SCARs were reported with ERLEADA use based on postmarketing data from an observational retrospective pharmacovigilance study using FAERS/EudraVigilance/Japanese Adverse Drug Event Report (JADER) databases. Significant over-reporting signals for ERLEADA were observed in SJS, TEN, DRESS, and AGEP. The lethal rates of ERLEADA-related SCARs were 24.4% for SJS, 51.1% for TEN, and 11.8% for DRESS. The median time to onset was 41 days for SJS, 29 days for TEN, and 40 days for DRESS.27

  • SJS: 30 cases in FAERS (ROR025 of 4.12, information component [IC025] of 1.70), 55 cases in EudraVigilance (ROR025 of 11.54, IC025 of 2.84), 25 cases in JADER (ROR025 of 2.90, IC025 of 1.33)
  • TEN: 29 cases in FAERS (ROR025 of 4.40, IC025 of 1.75), 58 cases in EudraVigilance (ROR025 of 30.96, IC025 of 3.74), 25 cases in JADER (ROR025 of 5.34, IC025 of 1.85)
  • DRESS: 38 cases in FAERS (ROR025 of 2.68, IC025 of 1.33), 55 cases in EudraVigilance (ROR025 of 25.06, IC025 of 3.53), 6 cases in JADER (ROR025 of 0.62, IC025 of 0.19)
  • AGEP: 7 cases in FAERS (ROR025 of 1.16, IC025 of 0.55), 5 cases in EudraVigilance (ROR025 of 4.18, IC025 of 1.02), 4 cases in JADER (ROR025 of 1.05, IC025 of 0.45)

SCARs were reported with ERLEADA use in a retrospective disproportionality study, using ROR with IC based on postmarketing FAERS data. The median time to onset of all skin AEs was 55 days.28

  • DRESS: 32 cases (ROR of 4.59 [95% CI, 3.24-6.49], IC of 2.19 [IC025, 0.53])
  • SJS: 29 cases (ROR of 8.41 [95% CI, 5.83-12.11], IC of 3.06 [IC025, 1.40])
  • TEN: 28 cases (ROR of 9.02 [95% CI, 6.22-13.09], IC of 3.17 [IC025, 1.50])

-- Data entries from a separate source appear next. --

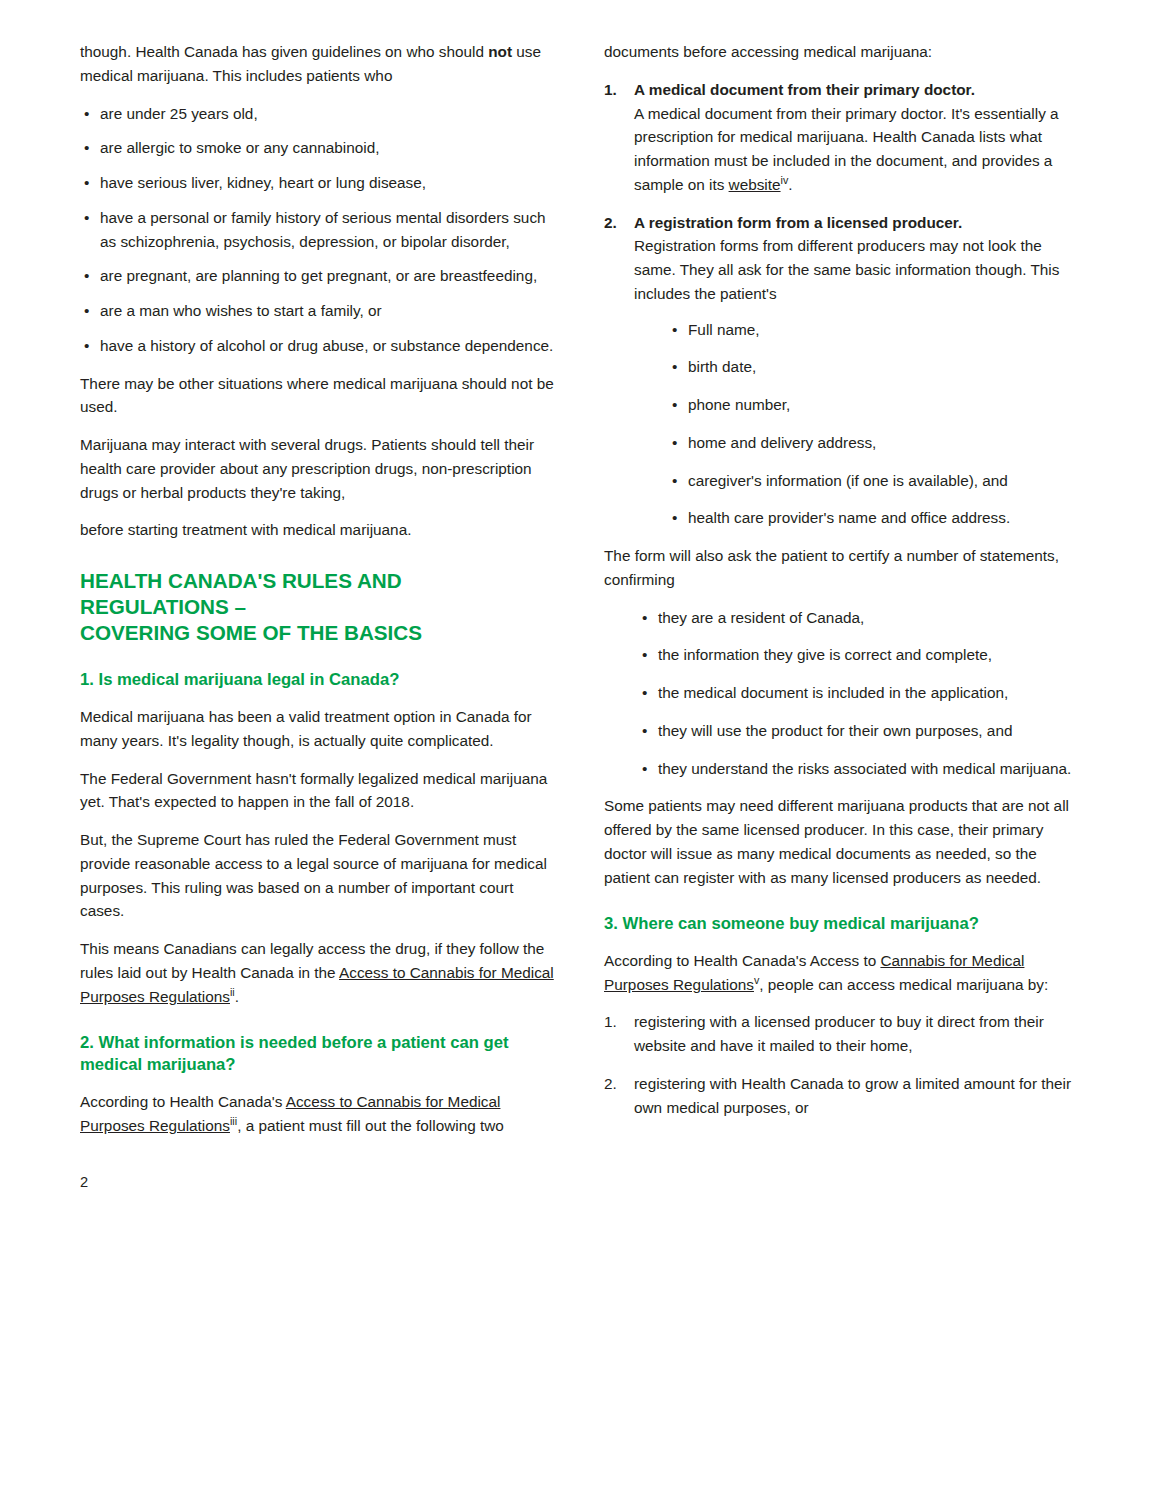though. Health Canada has given guidelines on who should not use medical marijuana. This includes patients who
are under 25 years old,
are allergic to smoke or any cannabinoid,
have serious liver, kidney, heart or lung disease,
have a personal or family history of serious mental disorders such as schizophrenia, psychosis, depression, or bipolar disorder,
are pregnant, are planning to get pregnant, or are breastfeeding,
are a man who wishes to start a family, or
have a history of alcohol or drug abuse, or substance dependence.
There may be other situations where medical marijuana should not be used.
Marijuana may interact with several drugs. Patients should tell their health care provider about any prescription drugs, non-prescription drugs or herbal products they're taking,
before starting treatment with medical marijuana.
Health Canada's rules and regulations –
covering some of the basics
1. Is medical marijuana legal in Canada?
Medical marijuana has been a valid treatment option in Canada for many years. It's legality though, is actually quite complicated.
The Federal Government hasn't formally legalized medical marijuana yet. That's expected to happen in the fall of 2018.
But, the Supreme Court has ruled the Federal Government must provide reasonable access to a legal source of marijuana for medical purposes. This ruling was based on a number of important court cases.
This means Canadians can legally access the drug, if they follow the rules laid out by Health Canada in the Access to Cannabis for Medical Purposes Regulationsii.
2. What information is needed before a patient can get medical marijuana?
According to Health Canada's Access to Cannabis for Medical Purposes Regulationsiii, a patient must fill out the following two documents before accessing medical marijuana:
A medical document from their primary doctor. A medical document from their primary doctor. It's essentially a prescription for medical marijuana. Health Canada lists what information must be included in the document, and provides a sample on its websiteiv.
A registration form from a licensed producer. Registration forms from different producers may not look the same. They all ask for the same basic information though. This includes the patient's
Full name,
birth date,
phone number,
home and delivery address,
caregiver's information (if one is available), and
health care provider's name and office address.
The form will also ask the patient to certify a number of statements, confirming
they are a resident of Canada,
the information they give is correct and complete,
the medical document is included in the application,
they will use the product for their own purposes, and
they understand the risks associated with medical marijuana.
Some patients may need different marijuana products that are not all offered by the same licensed producer. In this case, their primary doctor will issue as many medical documents as needed, so the patient can register with as many licensed producers as needed.
3. Where can someone buy medical marijuana?
According to Health Canada's Access to Cannabis for Medical Purposes Regulationsv, people can access medical marijuana by:
registering with a licensed producer to buy it direct from their website and have it mailed to their home,
registering with Health Canada to grow a limited amount for their own medical purposes, or
2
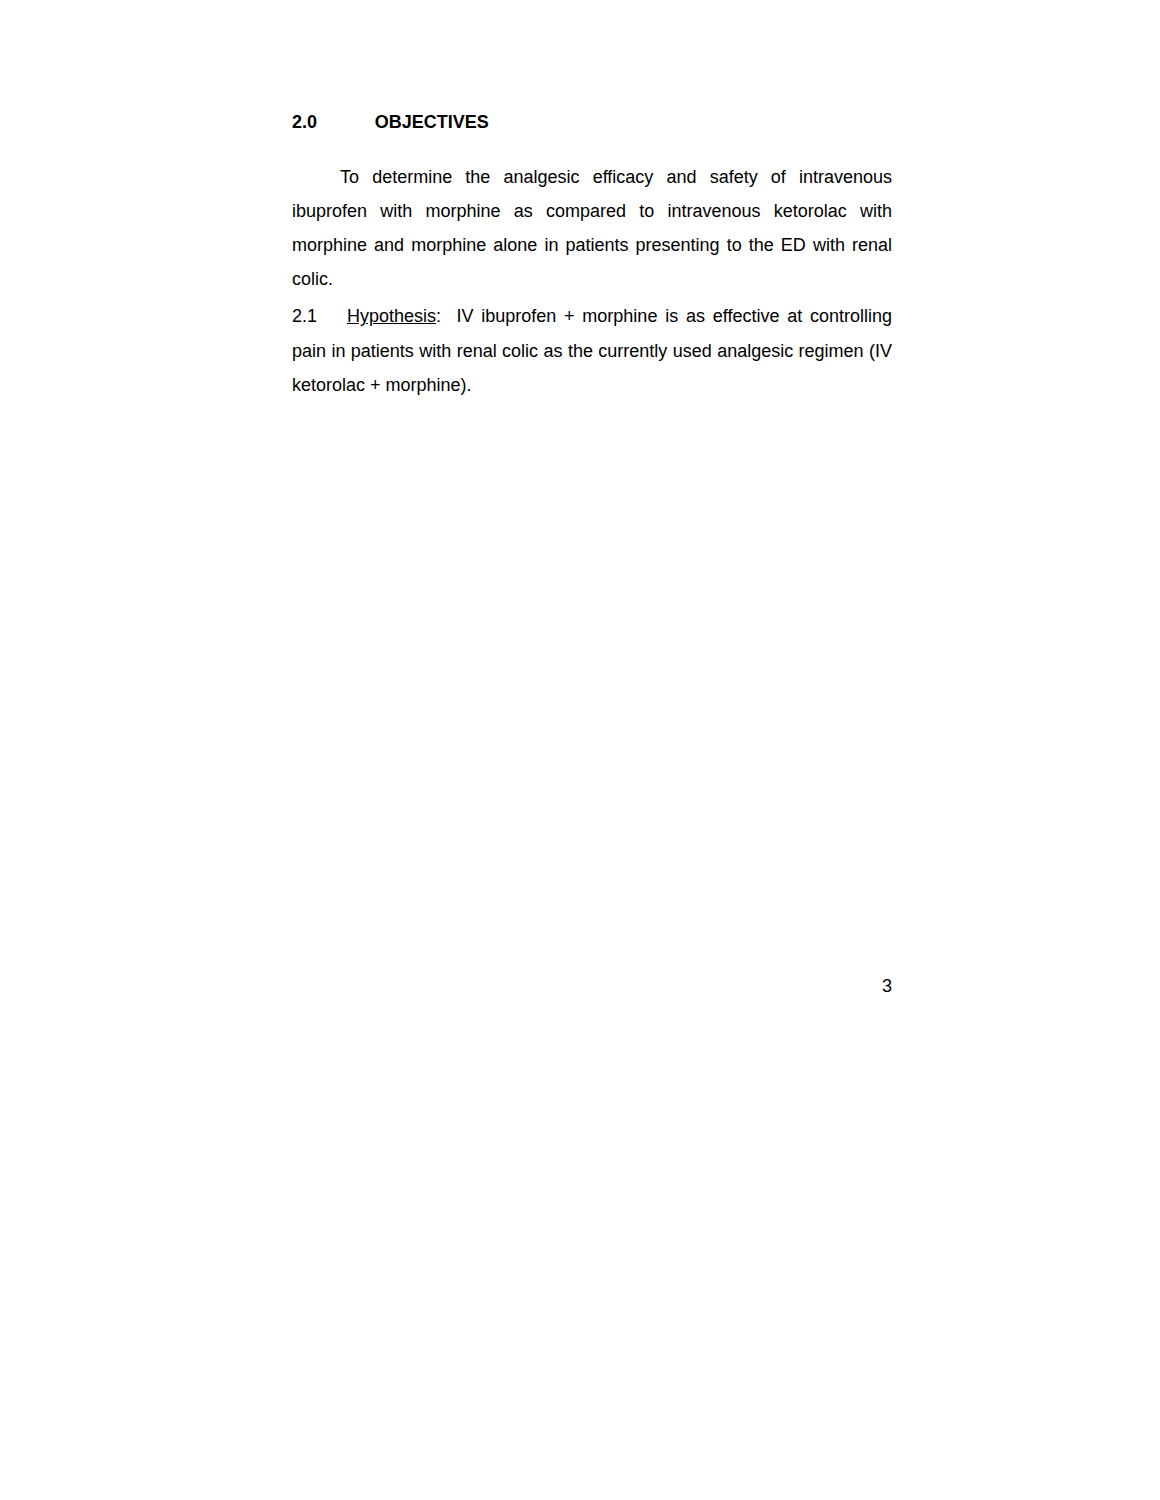2.0 OBJECTIVES
To determine the analgesic efficacy and safety of intravenous ibuprofen with morphine as compared to intravenous ketorolac with morphine and morphine alone in patients presenting to the ED with renal colic.
2.1 Hypothesis: IV ibuprofen + morphine is as effective at controlling pain in patients with renal colic as the currently used analgesic regimen (IV ketorolac + morphine).
3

SCARs were reported with ERLEADA use in a pharmacovigilance study using 4 disproportionality analysis algorithms, including ROR, proportional reporting ratio (PRR), Bayesian confidence propagation neural network (BCPNN), and multi-item gamma Poisson shrinker (MGPS) based on the FAERS data. The median time to onset for ERLEADA-associated SCARs was 30 days. The disproportionality analysis revealed ROR of 33.32 (95% CI, 23.37-47.49), PRR of 33.04 (χ²,953.71), IC025 of 3.64, and empirical Bayesian geometric mean (EBGM05) of 9.66 for ERLEADA-associated SCARs.29

In a published analysis of SJS and TEN data in the Russian National Pharmacovigilance database of spontaneous events from April 2019-December 2023, 1 (2.1%) elderly patient receiving ERLEADA had SJS/TEN.26

Literature Search

A literature search of MEDLINE®, Embase®, BIOSIS Previews®, and Derwent Drug File (and/or other resources, including internal/external databases) was conducted on 25 September 2025.